### [WHAT THE TASK REQUIRES]
The listing is to be returned word for word, without its images.

=== Section Start ===

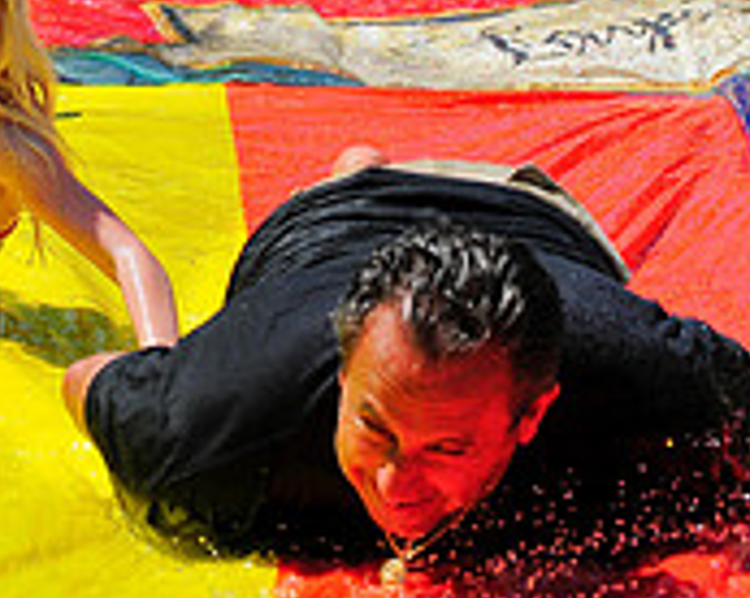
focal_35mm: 256
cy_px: -221
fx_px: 5676
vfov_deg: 6.0
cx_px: 154
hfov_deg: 7.5
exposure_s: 1/1250
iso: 200
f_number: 5.6
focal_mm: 70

=== Section End ===

### [RESULT FOR THIS EXERCISE]
focal_35mm: 256
cy_px: -221
fx_px: 5676
vfov_deg: 6.0
cx_px: 154
hfov_deg: 7.5
exposure_s: 1/1250
iso: 200
f_number: 5.6
focal_mm: 70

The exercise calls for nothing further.